*ABOUT THIS TASK:*
Scan each line of the records for the word "images" and extract the ones that have it.

*THE DATA:*
________________________
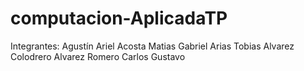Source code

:# computacion-AplicadaTP
Integrantes:
 Agustín Ariel Acosta
 Matias Gabriel Arias
 Tobias Alvarez Colodrero
 Alvarez Romero Carlos Gustavo 
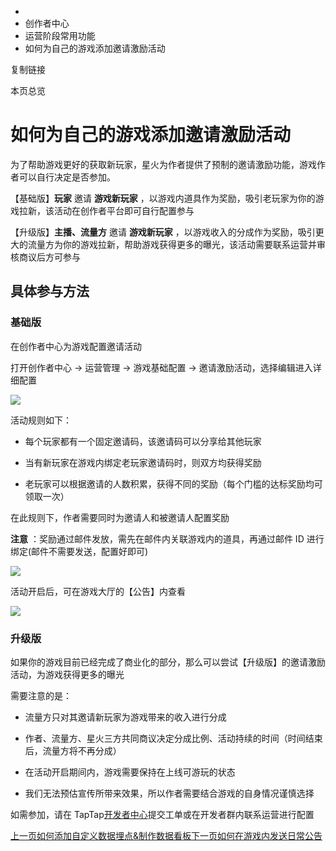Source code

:   * [](/)
  * 创作者中心
  * 运营阶段常用功能
  * 如何为自己的游戏添加邀请激励活动

复制链接

本页总览

# 如何为自己的游戏添加邀请激励活动

为了帮助游戏更好的获取新玩家，星火为作者提供了预制的邀请激励功能，游戏作者可以自行决定是否参加。

【基础版】**玩家** 邀请 **游戏新玩家** ，以游戏内道具作为奖励，吸引老玩家为你的游戏拉新，该活动在创作者平台即可自行配置参与

【升级版】**主播、流量方** 邀请 **游戏新玩家**
，以游戏收入的分成作为奖励，吸引更大的流量方为你的游戏拉新，帮助游戏获得更多的曝光，该活动需要联系运营并审核商议后方可参与

## 具体参与方法[​](/Manual/Developer/OpStage/InvitationSystem#具体参与方法 "具体参与方法的直接链接")

### 基础版[​](/Manual/Developer/OpStage/InvitationSystem#基础版 "基础版的直接链接")

在创作者中心为游戏配置邀请活动

打开创作者中心 → 运营管理 → 游戏基础配置 → 邀请激励活动，选择编辑进入详细配置

![](https://doc.sce.xd.com/assets/images/邀请入口-bc3ed9219b1366128a5e26801da66199.jpg)

活动规则如下：

  * 每个玩家都有一个固定邀请码，该邀请码可以分享给其他玩家

  * 当有新玩家在游戏内绑定老玩家邀请码时，则双方均获得奖励

  * 老玩家可以根据邀请的人数积累，获得不同的奖励（每个门槛的达标奖励均可领取一次）

在此规则下，作者需要同时为邀请人和被邀请人配置奖励

**注意** ：奖励通过邮件发放，需先在邮件内关联游戏内的道具，再通过邮件 ID 进行绑定(邮件不需要发送，配置好即可)

![](https://doc.sce.xd.com/assets/images/邀请编辑-12af65e579a1dd8f52beb2568e3d2bf1.png)

活动开启后，可在游戏大厅的【公告】内查看

![](https://doc.sce.xd.com/assets/images/展示-09822e06f11005bb77b0456537c3e40d.png)

### 升级版[​](/Manual/Developer/OpStage/InvitationSystem#升级版 "升级版的直接链接")

如果你的游戏目前已经完成了商业化的部分，那么可以尝试【升级版】的邀请激励活动，为游戏获得更多的曝光

需要注意的是：

  * 流量方只对其邀请新玩家为游戏带来的收入进行分成

  * 作者、流量方、星火三方共同商议决定分成比例、活动持续的时间（时间结束后，流量方将不再分成）

  * 在活动开启期间内，游戏需要保持在上线可游玩的状态

  * 我们无法预估宣传所带来效果，所以作者需要结合游戏的自身情况谨慎选择

如需参加，请在 TapTap[开发者中心](https://developer.taptap.cn/)提交工单或在开发者群内联系运营进行配置

[上一页如何添加自定义数据埋点&制作数据看板](/Manual/Developer/OpStage/CustomizedData)[下一页如何在游戏内发送日常公告](/Manual/Developer/OpStage/DailyAnnouncements)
________________________
*EXPECTED ANSWER:*
![](https://doc.sce.xd.com/assets/images/邀请入口-bc3ed9219b1366128a5e26801da66199.jpg)
![](https://doc.sce.xd.com/assets/images/邀请编辑-12af65e579a1dd8f52beb2568e3d2bf1.png)
![](https://doc.sce.xd.com/assets/images/展示-09822e06f11005bb77b0456537c3e40d.png)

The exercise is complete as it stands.